This morning, as I stood in the kitchen preparing Raphaela's mid-day snack for school, I heard her cry out, "Mommy, there's been a terrible mistake!"
I found her standing over the recycling bag in our house, pulling out sheet after sheet of her drawings and scribblings, that had somehow (wink wink) ended up in the garbage and that someone (pointing finger at myself) had not yet had the opportunity to take to the recycling bin downstairs.
"How could this have happened?" she lamented. "My drawing, my creations, we must rescue them."
There are days that Raphaela returns from Gan with pages of exercises they have done in the classroom that day, along with random pictures that she has drawn in her spare time. I generally look through the group, save one or two that show uniqueness and emotion, and remove the rest. Just yesterday, she presented me with an astounding drawing - for a four year old - of our family, with bobble head people and a bobble head cat, we all have a golden yellow halo around us. With clouds and a sun in the sky and green grass below us, it's a keeper, and I am even planning on laminating it for posterity.
But not every project she brings home represents Great Art, and in the interest of maintaining some sense of order in the house, I thin the herd so to speak.

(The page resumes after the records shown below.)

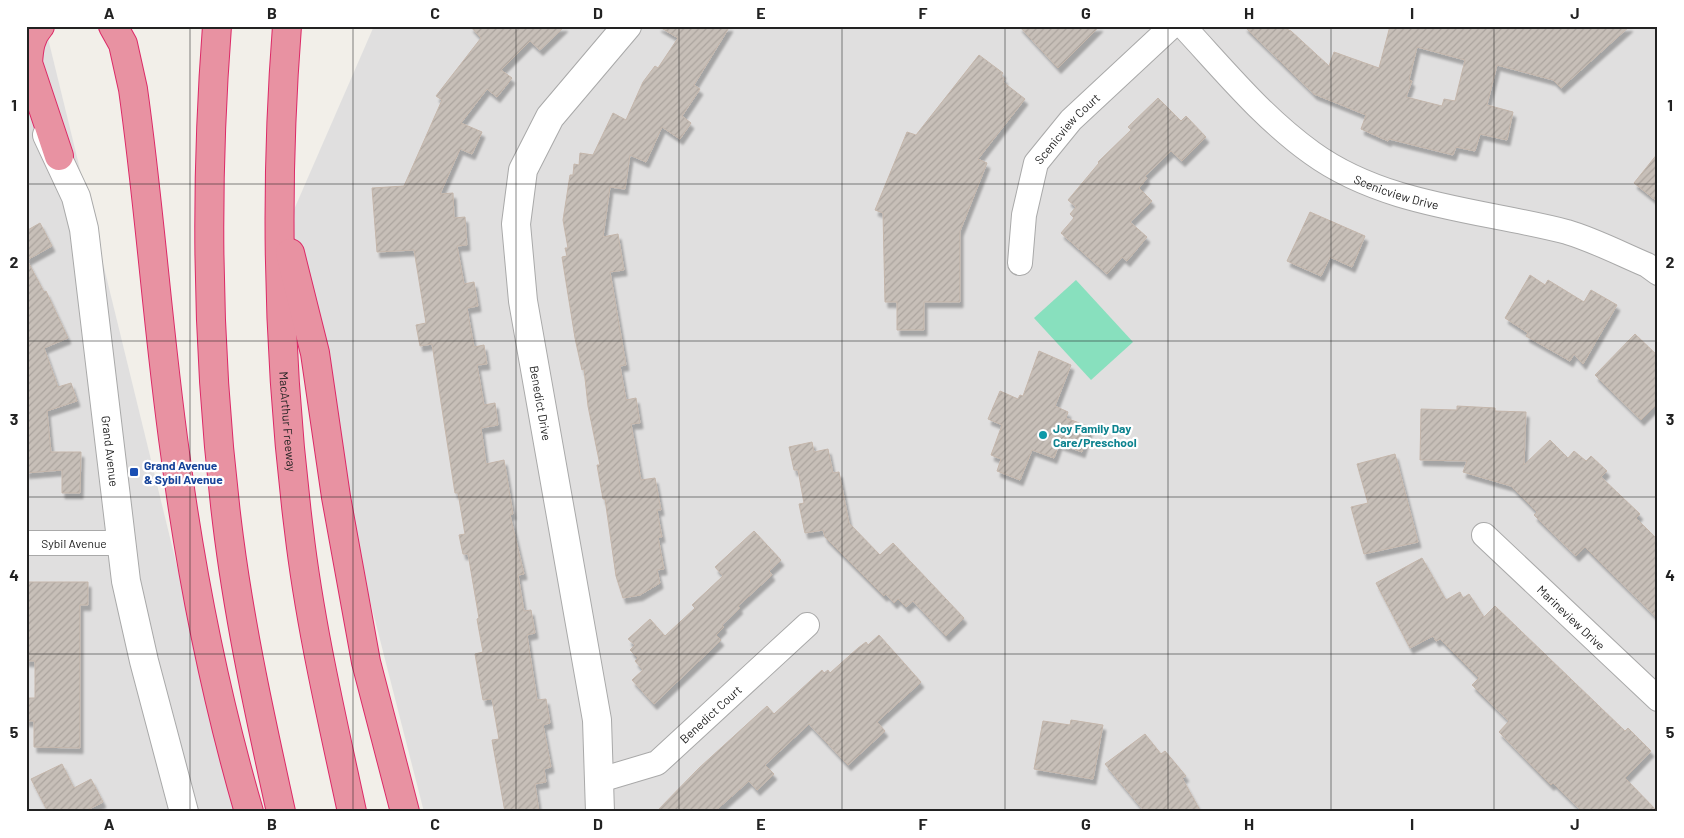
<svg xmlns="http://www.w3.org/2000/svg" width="1684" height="838" font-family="Barlow,sans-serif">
<defs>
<pattern id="building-hatch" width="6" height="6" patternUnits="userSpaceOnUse" patternTransform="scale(1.25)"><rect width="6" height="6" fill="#c7bfb8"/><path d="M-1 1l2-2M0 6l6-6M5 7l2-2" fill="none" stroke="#aba49e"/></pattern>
<filter id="shadow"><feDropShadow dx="3" dy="5.5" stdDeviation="1" flood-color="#0004"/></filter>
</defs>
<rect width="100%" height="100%" fill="#f2efe9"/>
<g fill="#e0dfdf">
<polygon points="26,26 45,26 237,812 26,812"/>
<polygon points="374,26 1658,26 1658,812 424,812 279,244"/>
</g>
<polygon fill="#88e0be" points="1076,280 1133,342 1091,380 1034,318"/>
<g fill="url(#building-hatch)" stroke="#c4b6ab" fill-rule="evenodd" filter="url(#shadow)">
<polygon points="470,26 565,26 540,50 530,41 501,70 512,78 497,97 487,89 461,123 482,132 472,154 460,149 440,194 453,193 454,218 465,217 467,245 457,246 464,284 474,282 478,306 467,308 474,347 484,345 487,364 477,365 484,405 495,403 498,425 481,428 486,464 504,460 513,514 510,515 524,574 518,575 524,611 531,610 535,633 527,635 537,700 546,699 550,723 543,725 551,767 544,769 546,782 535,784 539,812 505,812 492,740 499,739 492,699 483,700 475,654 483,652 477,619 479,618 468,554 463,554 459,535 465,534 458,493 455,493 432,344 420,346 416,325 426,323 414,250 377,252 372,188 404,186 442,100 436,96 481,38"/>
<polygon points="658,26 730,26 694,85 700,89 682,116 691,123 680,139 662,127 646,162 630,155 625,189 610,187 603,237 618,234 624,270 610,272 626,365 620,366 626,400 636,398 640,423 631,424 641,480 655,478 661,510 657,510 662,537 658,537 664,569 657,570 660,583 640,595 623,598 616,576 605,499 603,499 597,465 600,465 588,406 584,369 582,370 575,338 562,257 567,256 565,248 568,248 563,220 570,175 573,175 574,164 579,165 580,153 593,155 613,113 626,120 643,82 655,66 658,68 678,38"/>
<polygon points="1019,26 1100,26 1058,68"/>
<path d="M1244,26H1280L1291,31L1329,66L1334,52L1379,68L1390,26H1630L1561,88L1553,80L1497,65L1487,105L1513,112L1507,140L1480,134L1475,151L1456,147L1453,155L1389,139L1388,141L1361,129L1366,115L1314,94ZM1417,47L1465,60L1455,101L1444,99L1442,106L1406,97L1412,81L1409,80Z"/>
<polygon points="979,55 1003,73 1001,76 1005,79 1003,82 1025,99 978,159 987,163 960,231 960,302 924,302 924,330 897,330 897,302 885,302 883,213 875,210 907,132 916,135"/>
<polygon points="1158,98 1181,121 1186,116 1206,137 1182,161 1171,151 1145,176 1147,178 1139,188 1152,201 1130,222 1147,237 1127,261 1122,257 1107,274 1061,233 1074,218 1070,214 1076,207 1068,200 1099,163 1098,162 1131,130 1128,127"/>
<polygon points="1658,153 1658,202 1634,183"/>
<polygon points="1310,212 1365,236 1352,267 1330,257 1321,276 1287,261"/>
<polygon points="40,223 52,246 27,260 44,292 46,291 68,338 44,348 58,387 71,383 77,401 47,411 51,452 81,452 80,493 62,493 62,470 26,473 26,231"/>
<polygon points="1530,275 1545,285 1548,280 1584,302 1591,290 1617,305 1583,364 1574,354 1570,361 1526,336 1528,333 1505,318"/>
<polygon points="1635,334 1658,356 1658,403 1641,420 1595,375"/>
<polygon points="1039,351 1071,365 1055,406 1068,412 1066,418 1090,427 1082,452 1059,444 1054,458 1032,450 1020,480 997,471 1001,459 991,455 1002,425 988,419 1000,391 1018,399 1020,395 1023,396"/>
<polygon points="1457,406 1495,408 1495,411 1526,412 1524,465 1550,440 1568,458 1574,451 1586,461 1591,456 1607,471 1601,477 1640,514 1636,518 1658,540 1658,619 1585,547 1576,556 1534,515 1537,512 1511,486 1463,472 1467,461 1420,460 1421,409 1457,410"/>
<polygon points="812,442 814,452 828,449 833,473 839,472 849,523 880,555 893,543 964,618 946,636 913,601 906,607 898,599 894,603 886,594 884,596 825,537 823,530 805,533 799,504 804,503 798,470 794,470 789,447"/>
<polygon points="1395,454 1418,542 1364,554 1351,507 1368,503 1357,464"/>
<polygon points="754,531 781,560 769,571 772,575 738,606 740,608 722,625 724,627 716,635 721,640 654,704 632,680 643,670 635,661 638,658 630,650 635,645 628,639 650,619 665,636 695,608 692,605 723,576 715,567"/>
<polygon points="1422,558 1446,600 1460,592 1463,598 1469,594 1484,617 1495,606 1625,731 1628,728 1651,751 1625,778 1658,812 1583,812 1553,783 1551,785 1499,732 1509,721 1472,685 1479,678 1440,639 1436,641 1433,636 1410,648 1376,583"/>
<polygon points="28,582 88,582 88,605 80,605 80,748 34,747 34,721 26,721 26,698 35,698 35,661 26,661"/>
<polygon points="879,635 921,682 877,722 885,731 848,765 809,724 765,765 774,774 757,790 749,781 714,812 656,812 699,768 767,706 774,714 822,670 824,673 828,670 830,673 858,648 866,642 868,645"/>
<polygon points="1071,720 1103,725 1093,779 1034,769 1043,721 1070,725"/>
<polygon points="1145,734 1161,754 1165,751 1186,776 1182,778 1201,812 1145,812 1105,764"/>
<polygon points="62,764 74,788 91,779 103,802 83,812 48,812 31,779"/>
</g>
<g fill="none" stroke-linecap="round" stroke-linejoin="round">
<g stroke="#a9a9a9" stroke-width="26">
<g id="minor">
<path id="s1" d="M1183,26C1224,70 1263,118 1312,153C1385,206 1482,210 1567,232C1594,240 1621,254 1647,265L1658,273"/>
<path id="s2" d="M1020,263L1024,215L1036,163L1071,120L1172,26"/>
<path id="s3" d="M1484,535L1658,699"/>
<path id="s4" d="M26,543H121"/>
<path id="s5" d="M600,780L657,763L807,625"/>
</g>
</g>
<g stroke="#a9a9a9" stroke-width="30">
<g id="tertiary">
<path id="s6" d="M47,135L76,197L84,229L126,581L144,661L184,812"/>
<polyline points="600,812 597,720 523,301 516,224 523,170 550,117 627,26"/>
</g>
</g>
<g stroke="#dc2a67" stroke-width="30">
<g id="motorway">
<path d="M40,26C30,37 29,49 28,63L59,156"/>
<path d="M113,26L123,44L133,89C150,210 158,332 175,453C191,574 215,695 249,812"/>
<path d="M217,26C204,197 207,368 229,538C241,630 261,721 281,812"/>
<path id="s7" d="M287,26C274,194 278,363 299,531C310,625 332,719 352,812"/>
<polyline points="290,253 315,353 336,497 366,662 405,812"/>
</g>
</g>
<use href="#minor" stroke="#fff" stroke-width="24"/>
<use href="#tertiary" stroke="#fff" stroke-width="28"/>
<use href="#motorway" stroke="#e892a2" stroke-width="28"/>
</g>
<path fill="none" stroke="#222" stroke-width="1" stroke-opacity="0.55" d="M190,26V812M353,26V812M516,26V812M679,26V812M842,26V812M1005,26V812M1168,26V812M1331,26V812M1494,26V812M26,184H1658M26,341H1658M26,497H1658M26,654H1658"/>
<circle fill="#0f9aa8" stroke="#fff" stroke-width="2" cx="1043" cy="435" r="5"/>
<rect fill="#1a4fb4" stroke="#fff" stroke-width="2" x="129" y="467" width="10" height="10" rx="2.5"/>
<g text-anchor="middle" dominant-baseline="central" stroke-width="4.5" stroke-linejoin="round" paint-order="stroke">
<g font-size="12" fill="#222" stroke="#fff">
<text stroke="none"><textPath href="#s2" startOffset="148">Scenicview Court</textPath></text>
<text stroke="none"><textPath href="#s1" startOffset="275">Scenicview Drive</textPath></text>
<text transform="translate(541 403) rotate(80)">Benedict Drive</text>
<text stroke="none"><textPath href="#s7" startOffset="396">MacArthur Freeway</textPath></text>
<text stroke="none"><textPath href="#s6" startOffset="325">Grand Avenue</textPath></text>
<text stroke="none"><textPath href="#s4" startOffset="48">Sybil Avenue</textPath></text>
<text stroke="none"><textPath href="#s3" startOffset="120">Marineview Drive</textPath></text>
<text stroke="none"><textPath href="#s5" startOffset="132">Benedict Court</textPath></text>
</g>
<g font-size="12" font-weight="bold" fill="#0d838f" stroke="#fff" text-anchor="start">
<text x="1053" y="428">Joy Family Day<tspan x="1053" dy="14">Care/Preschool</tspan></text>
</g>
<g font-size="12" font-weight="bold" fill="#164399" stroke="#fff" text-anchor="start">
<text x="144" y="465">Grand Avenue<tspan x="144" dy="14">&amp; Sybil Avenue</tspan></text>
</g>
</g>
<rect width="1684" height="838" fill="none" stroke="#ffffff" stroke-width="55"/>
<rect x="28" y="28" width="1628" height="782" fill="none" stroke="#222" stroke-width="2"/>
<g font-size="16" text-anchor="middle" font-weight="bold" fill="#222">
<text x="109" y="19">A</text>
<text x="272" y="19">B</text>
<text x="435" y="19">C</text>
<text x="598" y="19">D</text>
<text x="761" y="19">E</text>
<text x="923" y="19">F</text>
<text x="1086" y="19">G</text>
<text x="1249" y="19">H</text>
<text x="1412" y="19">I</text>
<text x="1575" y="19">J</text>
<text x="14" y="111">1</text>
<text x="1670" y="111">1</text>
<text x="14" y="268">2</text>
<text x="1670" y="268">2</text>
<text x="14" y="425">3</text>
<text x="1670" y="425">3</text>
<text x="14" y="581">4</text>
<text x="1670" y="581">4</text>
<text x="14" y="738">5</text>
<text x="1670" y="738">5</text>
<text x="109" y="830">A</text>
<text x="272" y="830">B</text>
<text x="435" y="830">C</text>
<text x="598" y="830">D</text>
<text x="761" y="830">E</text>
<text x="923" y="830">F</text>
<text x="1086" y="830">G</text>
<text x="1249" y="830">H</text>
<text x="1412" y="830">I</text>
<text x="1575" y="830">J</text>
</g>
</svg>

All this has improved my acting skills, when I put on my saddest most surprised face and say, "Oy! How terrible! We must fix this problem right now..." (IE I must throw out the garbage while she is at Gan.)
2 comments:
I once saw a comment on facebook in which a father said that he smuggles out broken crayons to the bins like a Mexican drug lord. I know the feeling.
Tip: Take pictures of her art. Takes up zero space but you still have a record of it.